How was Tymnet different from the Internet?


How was Tymnet different from the Internet?

In: 28

Can you be more specific? There were lots of differences – no Reddit, for example.


While there are many many technical differences the fundamental architectural difference is with how connections were routed.

Tymnet routing was managed centrally. A network supervisor would control how traffic was routed and had to know the entire path. You connected to a central server, and that server connected you directly to where you wanted.

Internet routing doesn’t require centralized management. Any individual router from the IP address of a destination, and internal routing tables could tell what router it needed to forward traffic to next. Later on as networks got more complex protocols like BGP we’re develope to allow routers to figure out better and alternate paths automatically.

When we think about “the Internet” today, we are referring to three “levels” of connectivity: a physical link (your wifi or cell data connection), a virtual link (routers, particularly the “backbone” routers interconnecting all of the endpoints throughout the whole Internet in an arbitrary mesh) and a software (or *application*) connection, which is usually HTTP/HTML, aka the World Wide Web, between the server host and (all of) the client browser/app(s).

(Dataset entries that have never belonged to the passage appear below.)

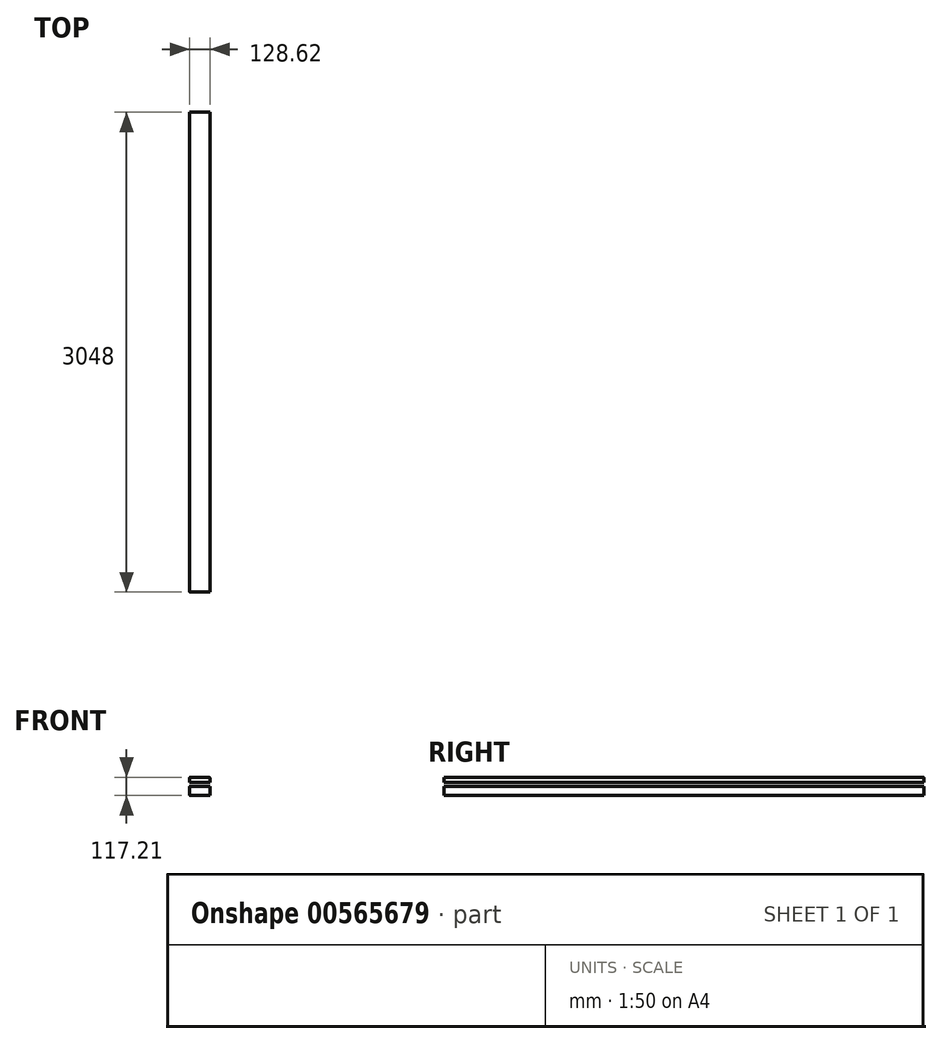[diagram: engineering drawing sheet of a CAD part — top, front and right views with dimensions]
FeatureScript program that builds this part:
annotation { "Feature Type Name" : "Feature", "Feature Type Description" : "" }
export const myFeature = defineFeature(function(context is Context, id is Id, definition is map)
    precondition{}
    {
        {
            var Q0;
            Q0=qCreatedBy(makeId("Front.planeOp"),FACE);
            var sketch = newSketch(context, id + "F0", { "sketchPlane" : qUnion([Q0])});
            skLineSegment(sketch, "E0.bottom", {"start": v(-53.37, 56.99) * mm, "end": v(75.25, 56.99) * mm});
            skLineSegment(sketch, "E0.top", {"start": v(-53.37, -60.22) * mm, "end": v(75.25, -60.22) * mm});
            skLineSegment(sketch, "E0.left", {"start": v(-53.37, 56.99) * mm, "end": v(-53.37, -60.22) * mm});
            skLineSegment(sketch, "E0.right", {"start": v(75.25, 56.99) * mm, "end": v(75.25, -60.22) * mm});
            skLineSegment(sketch, "E1", {"start": v(-53.37, 0) * mm, "end": v(75.25, 0) * mm});
            skPoint(sketch, "E1.startSnap0", {"position": v(-53.37, -1.62) * mm});
            skLineSegment(sketch, "E2", {"start": v(-53.37, 23.88) * mm, "end": v(75.25, 23.88) * mm});
            skSolve(sketch);
        }
        {
            var Q0;
            {var subQ0=sQuery(id+"F0.wireOp",EDGE,"E0.bottom");Q0=makeQuery(id+"F0.imprint","IMPRINT",FACE,{"disambiguationData":[TD([[makeQuery(id+"F0.imprint","IMPRINT",EDGE,{"derivedFrom":subQ0}),-1.0]])]});}
            var Q1;
            {var subQ0=sQuery(id+"F0.wireOp",EDGE,"E0.top");Q1=makeQuery(id+"F0.imprint","IMPRINT",FACE,{"disambiguationData":[TD([[makeQuery(id+"F0.imprint","IMPRINT",EDGE,{"derivedFrom":subQ0}),1.0]])]});}
            var Q2;
            Q2=sQuery(id+"F0.wireOp",EDGE,"E0.left");
            var Q3;
            Q3=sQuery(id+"F0.wireOp",EDGE,"E0.bottom");
            var Q4;
            Q4=sQuery(id+"F0.wireOp",EDGE,"E0.right");
            var Q5;
            Q5=sQuery(id+"F0.wireOp",EDGE,"E0.top");
            extrude(context, id + "F1", {"entities" : qUnion([Q0, Q1]), "surfaceEntities" : qUnion([Q2, Q3, Q4, Q5]), "depth" : 3048 * mm, "offsetDistance" : 30.48 * mm});
        }
        {
            var Q0;
            Q0=makeQuery(id+"F1.opExtrude","SWEPT_EDGE",EDGE,{"disambiguationData":[OSD([sQuery(id+"F0.wireOp",EDGE,"E0.bottom"),sQuery(id+"F0.wireOp",EDGE,"E0.left")])]});
            var Q1;
            Q1=makeQuery(id+"F1.opExtrude","SWEPT_EDGE",EDGE,{"disambiguationData":[OSD([sQuery(id+"F0.wireOp",EDGE,"E0.left"),sQuery(id+"F0.wireOp",EDGE,"E1")])]});
            var Q2;
            Q2=makeQuery(id+"F1.opExtrude","SWEPT_EDGE",EDGE,{"disambiguationData":[OSD([sQuery(id+"F0.wireOp",EDGE,"E0.top"),sQuery(id+"F0.wireOp",EDGE,"E0.left")])]});
            var Q3;
            {var subQ0=sQuery(id+"F0.wireOp",EDGE,"E0.left");Q3=makeQuery(id+"F1.opExtrude","CAP_EDGE",EDGE,{"disambiguationData":[OSD([subQ0]),TDD([makeQuery(id+"F0.imprint","IMPRINT",EDGE,{"disambiguationData":[TD([[makeQuery(id+"F0.imprint","INTERSECT",VERTEX,{"derivedFrom":[sQuery(id+"F0.wireOp",EDGE,"E0.top"),subQ0]}),1.0]])],"derivedFrom":subQ0})])],"isStart":true});}
            var Q4;
            Q4=makeQuery(id+"F1.opExtrude","CAP_EDGE",EDGE,{"disambiguationData":[OSD([sQuery(id+"F0.wireOp",EDGE,"E0.bottom")])],"isStart":true});
            var Q5;
            Q5=makeQuery(id+"F1.opExtrude","SWEPT_EDGE",EDGE,{"disambiguationData":[OSD([sQuery(id+"F0.wireOp",EDGE,"E0.bottom"),sQuery(id+"F0.wireOp",EDGE,"E0.right")])]});
            fillet(context, id + "F2", {"entities" : qUnion([Q0, Q1, Q2, Q3, Q4, Q5]), "radius" : 4.57 * mm, "tangentPropagation" : true, "allowEdgeOverflow" : false});
        }
    });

Tymnet (and many many similar systems) was a system of *terminal servers* accessible through standard phone lines. It acted as a physical transmission system, interconnecting computers (“real” computers, mainframes and “mini-computers” like the PDP-10s which were the OG Unix hosts) to “dumb terminals” (or terminal emulation software running on microcomputers). A dumb terminal was just an IO (input/output) device, originally a teletype and later a CRT and keyboard, which had no real computing power of its own. The *terminal server* was a piece of equipment that connected to the host (computer) as if it were a terminal, or a bunch of terminals, and could be “dialed up” from a remote terminal, allowing the remote terminal to connect to the host, with neither the host or terminal being ‘aware’ the terminal server/Tymnet system was involved once the link was set up. These legacy systems used *switching* rather than *routing*; the distinction is esoteric for our purposes, you just need to know they are different.

In comparison to the Internet, all of Tymnet (or any other system of terminal servers) was the equivalent of a single physical link, “one hop” between routers, just like a single Ethernet local area network (LAN, what in today’s system would equate to a WIFI system). So the Internet could be used through Tymnet, with all of the packets (and the datagrams carried by those packets) being just text characters being transmitted between a computer (the server) and a terminal (the client) as far as Tymnet was concerned. Or, likewise, the Internet could be used to access Tymnet (through an Internet server or client emulating a host or terminal) to connect to legacy computer systems that didn’t do Internet routing themselves.